Second, they are sending their agents to educational institutions, the army, the party apparatus, and administrative and financial organs, with the goal of undermining these organs from within. In connection with this the Chinese organs of state security in 1952 are paying special attention to the appearance of espionage and diversionary elements within educational institutions, the army, the party, and the government.
Third, they are attempting to accomplish terrorist acts against members of the government, members of the democratic parties, Soviet workers in China and with the goal of provocation in international relations—even against citizens of capitalist states.
Luo Ruiqing added that in 1952 the organs of state security of China are especially interested in foreign residents in China, with the aim of gradually deporting most of them beyond the borders of the PRC, and the rest will be transported to distant regions and agricultural areas.

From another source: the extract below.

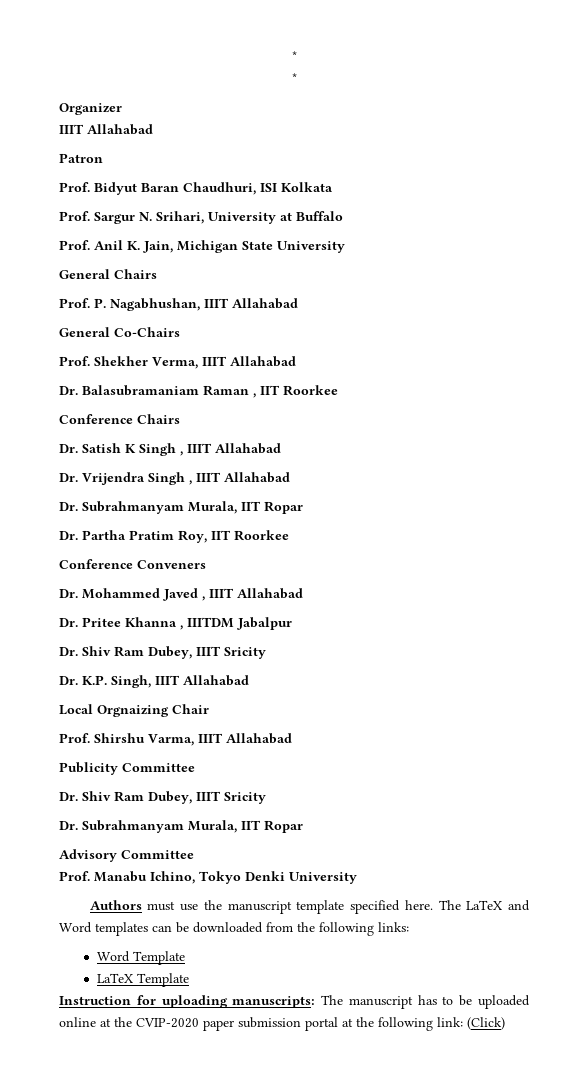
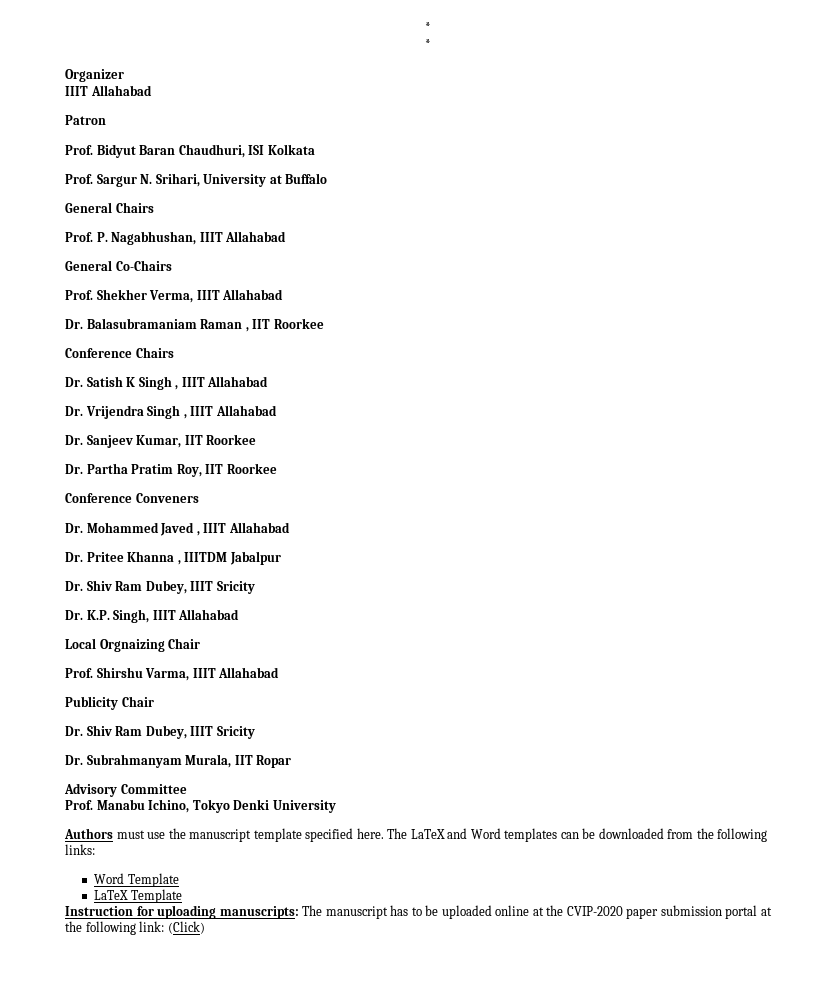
[59,240,345,253] // Prof. Anil K. Jain, Michigan State University -> (328, 178) none
[82,501,303,514] Subrahmanyam Murala, IIT Ropar -> [86,434,257,448] Sanjeev Kumar, IIT Roorkee
[122,763,195,772] Committee -> [121,696,154,707] Chair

USSR AMBASSDOR IN THE PRC:
1--Cde. Gromyko, A.A.
2—1 DVO MID SSSR
3—to be filed
18 January 1952
In the course of the discussion the matter of the proposed purge by the Chinese government of foreigners in Manchuria was raised. Luo Ruiqing said that the Chinese government intends to purge a series of regions of the country of unreliable elements: Manchuria, Qingdao, and Beijing. In the course of two years from these regions all foreigners of imperialist states will be deported. It’s more difficult to address the matter of local Soviet citizens. Among these local Soviet citizens there are dispersed columns of openly and secretly hostile elements, who have conducted in the past or carry on now espionage activities against the USSR and the Chinese People’s Republic.